§ **Assignment**
According to the abstract on automated market-making, why is the natural solution to restrict the space of securities to be much smaller than the outcome space? Answer in one to three sentences.

An Optimization-Based Framework for Automated Market-Making
Building on ideas from online convex optimization, we propose a general framework for the design of efficient securities markets over very large outcome spaces. The challenge here is computational. In a complete market, in which one security is offered for each outcome, the market institution can not efficiently keep track of the transaction history or calculate security prices when the outcome space is large. The natural solution is to restrict the space of securities to be much smaller than the outcome space in such a way that securities can be priced efficiently. Recent research has focused on searching for spaces of securities that can be priced efficiently by existing mechanisms designed for complete markets. While there have been some successes, much of this research has led to hardness results. In this paper, we take a drastically different approach. We start with an arbitrary space of securities with bounded payoff, and establish a framework to design markets tailored to this space. We prove that any market satisfying a set of intuitive conditions must price securities via a convex potential function and that the space of reachable prices must be precisely the convex hull of the security payoffs. We then show how the convex potential function can be defined in terms of an optimization over the convex hull of the security payoffs. The optimal solution to the optimization problem gives the security prices. Using this framework, we provide an efficient market for predicting the landing location of an object on a sphere. In addition, we show that we can relax our “no-arbitrage” condition to design a new efficient market maker for pair betting, which is known to be #P-hard to price using existing mechanisms. This relaxation also allows the market maker to charge transaction fees so that the depth of the market can be dynamically increased as the number of trades increases.

(Page-level text extractions)
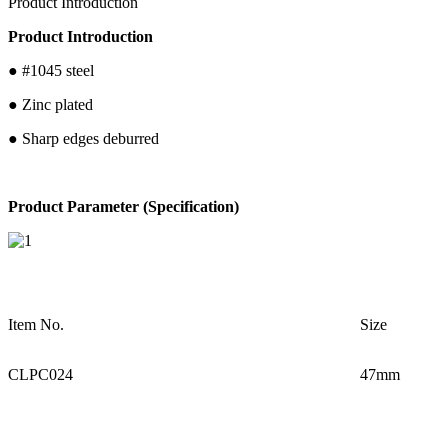
Product Introduction
Product Introduction
● #1045 steel
● Zinc plated
● Sharp edges deburred
Product Parameter (Specification)
Item No.
Size
CLPC024
47mm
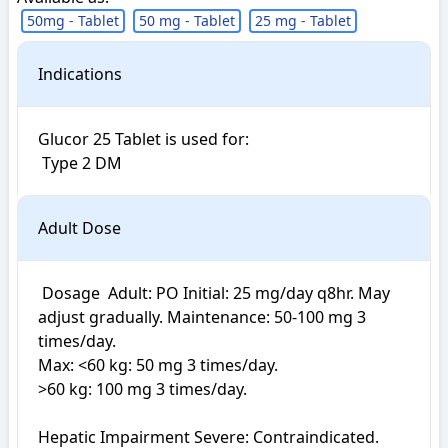
50mg - Tablet
50 mg - Tablet
25 mg - Tablet
Indications
Glucor 25 Tablet is used for: 

 Type 2 DM
Adult Dose
 Dosage  Adult: PO Initial: 25 mg/day q8hr. May 
adjust gradually. Maintenance: 50-100 mg 3 
times/day. 

Max: <60 kg: 50 mg 3 times/day.

>60 kg: 100 mg 3 times/day.

Hepatic Impairment Severe: Contraindicated.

§ **Answer**
In a complete market, one security is offered for each outcome. When the outcome space is large, the market institution cannot efficiently keep track of the transaction history or calculate security prices. Restricting the securities to a much smaller space is meant to let them be priced efficiently.